November 2, 2012 / 12:12 PM / 6 years ago

Canada dollar strengthens to one-week high after job reports

TORONTO (Reuters) - The Canadian dollar strengthened to a one-week high against its U.S. counterpart on Friday after data showed that U.S. employers stepped up hiring in October even as Canadian jobs growth slowed.

Canadian currency in the form of twenty dollar bills are displayed in this posed photograph in Toronto, October 22, 2008. REUTERS/Mark Blinch

The currency brushed off a tepid domestic employment report to cheer a larger-than-expected gain in U.S. payrolls that signaled hope for an economic recovery in Canada’s biggest trading partner.

“What we’re seeing is a rally in risk-related assets, including the Canadian dollar, because of a better-than-expected U.S. employment reading,” said Doug Porter, deputy chief economist at BMO Capital Markets.
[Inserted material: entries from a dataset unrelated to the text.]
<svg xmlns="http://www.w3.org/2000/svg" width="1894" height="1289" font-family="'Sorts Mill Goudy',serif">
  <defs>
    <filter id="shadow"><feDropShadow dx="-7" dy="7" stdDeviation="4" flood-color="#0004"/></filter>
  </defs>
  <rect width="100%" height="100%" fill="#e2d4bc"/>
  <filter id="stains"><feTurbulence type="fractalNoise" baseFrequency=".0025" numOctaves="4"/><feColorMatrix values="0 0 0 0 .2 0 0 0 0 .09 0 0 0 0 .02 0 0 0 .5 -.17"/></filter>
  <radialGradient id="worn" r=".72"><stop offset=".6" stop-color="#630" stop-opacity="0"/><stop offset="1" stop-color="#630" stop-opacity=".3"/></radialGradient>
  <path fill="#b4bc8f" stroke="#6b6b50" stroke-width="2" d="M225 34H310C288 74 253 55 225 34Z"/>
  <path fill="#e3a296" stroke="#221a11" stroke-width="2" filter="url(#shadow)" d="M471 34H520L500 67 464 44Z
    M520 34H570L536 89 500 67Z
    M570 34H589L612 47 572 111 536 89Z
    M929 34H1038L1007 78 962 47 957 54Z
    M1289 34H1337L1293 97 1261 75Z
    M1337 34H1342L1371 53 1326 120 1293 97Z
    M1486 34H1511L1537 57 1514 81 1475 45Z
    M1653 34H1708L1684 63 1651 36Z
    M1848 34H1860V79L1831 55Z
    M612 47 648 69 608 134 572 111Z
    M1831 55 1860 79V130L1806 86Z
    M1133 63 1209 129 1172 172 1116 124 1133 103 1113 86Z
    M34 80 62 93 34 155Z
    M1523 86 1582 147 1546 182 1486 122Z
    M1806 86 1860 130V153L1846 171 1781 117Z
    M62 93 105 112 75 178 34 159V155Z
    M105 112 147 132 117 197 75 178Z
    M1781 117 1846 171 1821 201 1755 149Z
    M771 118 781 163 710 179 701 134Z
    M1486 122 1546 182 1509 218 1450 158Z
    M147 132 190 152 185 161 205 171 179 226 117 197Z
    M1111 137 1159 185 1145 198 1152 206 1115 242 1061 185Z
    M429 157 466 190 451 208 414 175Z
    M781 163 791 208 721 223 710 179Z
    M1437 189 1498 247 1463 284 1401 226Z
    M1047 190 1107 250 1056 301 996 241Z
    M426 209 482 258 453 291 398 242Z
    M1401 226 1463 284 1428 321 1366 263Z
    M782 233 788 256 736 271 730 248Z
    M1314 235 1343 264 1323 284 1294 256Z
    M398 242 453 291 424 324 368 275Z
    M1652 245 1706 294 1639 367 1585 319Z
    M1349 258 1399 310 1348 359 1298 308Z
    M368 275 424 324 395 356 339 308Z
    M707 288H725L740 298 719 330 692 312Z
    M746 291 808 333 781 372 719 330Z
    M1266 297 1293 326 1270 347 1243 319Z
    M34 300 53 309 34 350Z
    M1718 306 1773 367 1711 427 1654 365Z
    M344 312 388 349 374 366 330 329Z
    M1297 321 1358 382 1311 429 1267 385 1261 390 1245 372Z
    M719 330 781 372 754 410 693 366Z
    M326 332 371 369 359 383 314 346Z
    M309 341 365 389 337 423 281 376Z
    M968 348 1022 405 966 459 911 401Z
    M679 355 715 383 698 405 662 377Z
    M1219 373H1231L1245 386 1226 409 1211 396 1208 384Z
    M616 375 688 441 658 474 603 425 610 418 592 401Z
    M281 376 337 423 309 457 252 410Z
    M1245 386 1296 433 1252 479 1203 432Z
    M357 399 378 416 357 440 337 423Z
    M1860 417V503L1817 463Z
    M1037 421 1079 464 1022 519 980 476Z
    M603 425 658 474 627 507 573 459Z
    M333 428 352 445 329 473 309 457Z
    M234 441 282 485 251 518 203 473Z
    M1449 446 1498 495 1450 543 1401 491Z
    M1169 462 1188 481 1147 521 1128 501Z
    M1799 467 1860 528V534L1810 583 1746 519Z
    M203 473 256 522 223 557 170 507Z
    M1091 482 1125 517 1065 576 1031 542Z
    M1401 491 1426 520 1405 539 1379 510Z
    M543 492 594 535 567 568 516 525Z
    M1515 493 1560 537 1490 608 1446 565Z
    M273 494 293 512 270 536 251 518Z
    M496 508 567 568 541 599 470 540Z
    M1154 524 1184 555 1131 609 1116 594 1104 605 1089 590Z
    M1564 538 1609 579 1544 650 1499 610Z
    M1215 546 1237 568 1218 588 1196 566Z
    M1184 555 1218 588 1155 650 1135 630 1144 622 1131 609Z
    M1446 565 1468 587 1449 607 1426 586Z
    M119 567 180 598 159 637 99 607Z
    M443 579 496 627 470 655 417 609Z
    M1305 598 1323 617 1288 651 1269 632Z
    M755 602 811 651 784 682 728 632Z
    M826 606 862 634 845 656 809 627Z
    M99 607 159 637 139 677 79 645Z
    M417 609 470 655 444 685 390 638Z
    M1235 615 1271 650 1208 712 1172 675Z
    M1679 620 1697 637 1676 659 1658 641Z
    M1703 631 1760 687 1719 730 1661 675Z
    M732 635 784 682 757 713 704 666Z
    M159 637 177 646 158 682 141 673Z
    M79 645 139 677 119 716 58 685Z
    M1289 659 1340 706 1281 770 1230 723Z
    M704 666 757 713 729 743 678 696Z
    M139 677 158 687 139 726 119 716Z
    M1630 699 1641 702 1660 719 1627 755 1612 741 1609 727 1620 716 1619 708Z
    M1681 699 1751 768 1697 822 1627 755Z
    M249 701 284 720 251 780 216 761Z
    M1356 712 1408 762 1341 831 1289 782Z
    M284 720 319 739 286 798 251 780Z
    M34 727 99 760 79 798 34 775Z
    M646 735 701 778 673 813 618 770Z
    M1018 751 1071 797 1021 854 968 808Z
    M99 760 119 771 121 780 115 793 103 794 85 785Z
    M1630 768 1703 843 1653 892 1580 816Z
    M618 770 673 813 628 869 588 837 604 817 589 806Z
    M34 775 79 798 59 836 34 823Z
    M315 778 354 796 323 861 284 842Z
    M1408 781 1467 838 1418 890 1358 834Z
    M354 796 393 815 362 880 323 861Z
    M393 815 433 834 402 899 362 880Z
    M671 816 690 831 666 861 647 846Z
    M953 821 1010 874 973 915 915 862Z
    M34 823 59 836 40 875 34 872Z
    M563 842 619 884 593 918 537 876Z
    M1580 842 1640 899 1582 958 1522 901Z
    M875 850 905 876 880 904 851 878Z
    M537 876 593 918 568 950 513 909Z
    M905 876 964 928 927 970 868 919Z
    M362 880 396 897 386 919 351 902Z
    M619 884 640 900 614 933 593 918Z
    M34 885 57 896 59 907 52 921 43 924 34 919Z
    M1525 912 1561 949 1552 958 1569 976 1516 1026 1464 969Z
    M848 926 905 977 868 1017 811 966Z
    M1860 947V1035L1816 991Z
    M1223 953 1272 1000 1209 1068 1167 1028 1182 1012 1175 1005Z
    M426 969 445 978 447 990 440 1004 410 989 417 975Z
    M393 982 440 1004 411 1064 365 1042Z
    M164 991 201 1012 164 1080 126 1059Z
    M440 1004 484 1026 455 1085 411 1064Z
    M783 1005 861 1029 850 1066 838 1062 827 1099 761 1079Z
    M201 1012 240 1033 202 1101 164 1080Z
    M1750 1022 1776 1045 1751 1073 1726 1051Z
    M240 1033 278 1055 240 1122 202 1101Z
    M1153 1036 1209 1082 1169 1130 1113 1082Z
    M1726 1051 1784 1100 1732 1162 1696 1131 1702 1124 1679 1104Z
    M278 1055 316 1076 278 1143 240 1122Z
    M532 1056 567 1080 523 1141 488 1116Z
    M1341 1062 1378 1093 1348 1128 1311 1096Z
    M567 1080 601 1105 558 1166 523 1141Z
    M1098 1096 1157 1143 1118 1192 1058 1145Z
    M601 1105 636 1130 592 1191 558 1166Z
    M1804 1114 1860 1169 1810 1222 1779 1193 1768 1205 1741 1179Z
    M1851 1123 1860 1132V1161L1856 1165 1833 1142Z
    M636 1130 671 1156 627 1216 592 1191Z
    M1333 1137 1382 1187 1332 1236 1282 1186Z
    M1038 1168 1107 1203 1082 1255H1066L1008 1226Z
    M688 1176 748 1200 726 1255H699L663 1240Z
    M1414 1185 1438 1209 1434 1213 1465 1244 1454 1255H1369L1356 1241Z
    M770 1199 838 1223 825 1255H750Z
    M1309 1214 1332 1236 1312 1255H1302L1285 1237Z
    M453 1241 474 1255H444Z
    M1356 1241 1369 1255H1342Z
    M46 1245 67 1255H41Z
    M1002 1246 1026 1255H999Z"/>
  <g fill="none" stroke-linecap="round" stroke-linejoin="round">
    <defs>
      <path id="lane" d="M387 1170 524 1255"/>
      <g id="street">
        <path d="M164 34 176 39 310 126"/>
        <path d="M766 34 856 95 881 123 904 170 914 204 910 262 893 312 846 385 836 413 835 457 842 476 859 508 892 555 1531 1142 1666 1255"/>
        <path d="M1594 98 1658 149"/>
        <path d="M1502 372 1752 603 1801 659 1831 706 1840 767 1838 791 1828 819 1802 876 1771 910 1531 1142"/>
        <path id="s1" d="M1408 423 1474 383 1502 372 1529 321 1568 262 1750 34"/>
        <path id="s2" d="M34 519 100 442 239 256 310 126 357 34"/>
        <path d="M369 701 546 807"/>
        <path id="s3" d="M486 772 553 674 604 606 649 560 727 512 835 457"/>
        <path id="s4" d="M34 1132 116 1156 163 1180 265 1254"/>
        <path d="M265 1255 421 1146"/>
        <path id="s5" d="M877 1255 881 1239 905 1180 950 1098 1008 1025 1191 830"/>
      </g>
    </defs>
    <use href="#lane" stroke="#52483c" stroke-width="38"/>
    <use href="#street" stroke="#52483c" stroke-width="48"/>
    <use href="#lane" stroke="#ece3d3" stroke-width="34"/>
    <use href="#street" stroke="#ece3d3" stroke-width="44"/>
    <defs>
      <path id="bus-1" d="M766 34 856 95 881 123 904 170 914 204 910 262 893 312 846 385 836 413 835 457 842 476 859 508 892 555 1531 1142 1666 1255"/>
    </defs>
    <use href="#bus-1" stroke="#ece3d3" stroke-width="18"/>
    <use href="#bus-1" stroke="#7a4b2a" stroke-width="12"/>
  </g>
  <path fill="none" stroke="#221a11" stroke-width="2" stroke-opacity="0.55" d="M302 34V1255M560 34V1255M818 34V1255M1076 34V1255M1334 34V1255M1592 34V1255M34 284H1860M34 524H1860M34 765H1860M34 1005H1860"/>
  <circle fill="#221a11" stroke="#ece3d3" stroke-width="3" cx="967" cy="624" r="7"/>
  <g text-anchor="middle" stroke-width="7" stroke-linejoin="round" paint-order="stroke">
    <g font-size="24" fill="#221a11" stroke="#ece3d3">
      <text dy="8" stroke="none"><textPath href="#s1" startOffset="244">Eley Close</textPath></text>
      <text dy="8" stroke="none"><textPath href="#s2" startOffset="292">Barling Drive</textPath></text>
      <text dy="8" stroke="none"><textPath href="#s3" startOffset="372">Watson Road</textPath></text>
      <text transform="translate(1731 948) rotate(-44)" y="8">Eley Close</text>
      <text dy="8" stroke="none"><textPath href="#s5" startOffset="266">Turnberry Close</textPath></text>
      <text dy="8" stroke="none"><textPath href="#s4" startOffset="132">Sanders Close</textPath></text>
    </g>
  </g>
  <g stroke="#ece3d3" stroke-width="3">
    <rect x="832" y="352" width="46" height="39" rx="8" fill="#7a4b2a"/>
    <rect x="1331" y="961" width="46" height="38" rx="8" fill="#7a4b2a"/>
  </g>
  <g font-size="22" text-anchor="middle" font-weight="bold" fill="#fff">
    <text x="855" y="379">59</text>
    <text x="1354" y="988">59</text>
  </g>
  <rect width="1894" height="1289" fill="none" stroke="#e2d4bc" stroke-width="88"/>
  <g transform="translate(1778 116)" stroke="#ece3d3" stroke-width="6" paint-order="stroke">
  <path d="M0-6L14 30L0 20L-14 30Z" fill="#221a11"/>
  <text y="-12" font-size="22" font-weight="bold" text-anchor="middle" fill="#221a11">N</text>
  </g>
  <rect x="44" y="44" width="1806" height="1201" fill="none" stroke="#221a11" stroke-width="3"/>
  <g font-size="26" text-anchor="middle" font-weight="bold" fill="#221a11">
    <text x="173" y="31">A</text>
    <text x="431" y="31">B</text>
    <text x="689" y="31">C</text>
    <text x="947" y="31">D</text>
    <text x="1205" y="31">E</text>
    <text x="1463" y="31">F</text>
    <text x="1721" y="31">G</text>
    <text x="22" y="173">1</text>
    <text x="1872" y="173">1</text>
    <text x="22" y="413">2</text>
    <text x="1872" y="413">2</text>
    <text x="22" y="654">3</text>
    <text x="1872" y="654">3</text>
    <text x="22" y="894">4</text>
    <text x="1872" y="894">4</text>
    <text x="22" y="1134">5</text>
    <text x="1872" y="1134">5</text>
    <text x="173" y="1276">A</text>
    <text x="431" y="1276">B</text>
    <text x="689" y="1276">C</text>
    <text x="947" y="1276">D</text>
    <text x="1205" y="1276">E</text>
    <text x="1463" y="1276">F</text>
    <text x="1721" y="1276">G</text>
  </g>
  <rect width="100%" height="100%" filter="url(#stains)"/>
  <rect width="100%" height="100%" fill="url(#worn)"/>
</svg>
At 9:25 a.m. (1325 GMT) the Canadian dollar was trading at C$0.9944 to the greenback, or $1.0056, despite the U.S. currency itself hitting a near two-month high against a basket of currencies. .DXY

The Canadian dollar closed Thursday’s North American session at C$0.9968, or $1.0032.

The currency at one point hit C$0.9936, its strongest level since October 25.

It also firmed against other major currencies, including the euro, Australian dollar and yen.

The Canadian job market stalled in October after two months of strong hiring, reflecting sluggish economic growth.

“After the strong gains that we saw over the last couple of months, it’s not too surprising to find the Canadian labor market take a bit of a breather,” said David Tulk, chief Canada macro strategist at TD Securities.

“It’s consistent with growth slowing into Q3 and then recovering slowly thereafter,” Tulk said.

The Canadian economy shrank in August for the first time in six months, an unexpected contraction that pointed to a sharp slowdown in third-quarter growth.

The price of Canadian government debt fell across most of the yield curve, with the two-year bond down 3 Canadian cents to yield 1.089 percent, and the benchmark 10-year bond slipping 15 Canadian cents to yield 1.803 percent.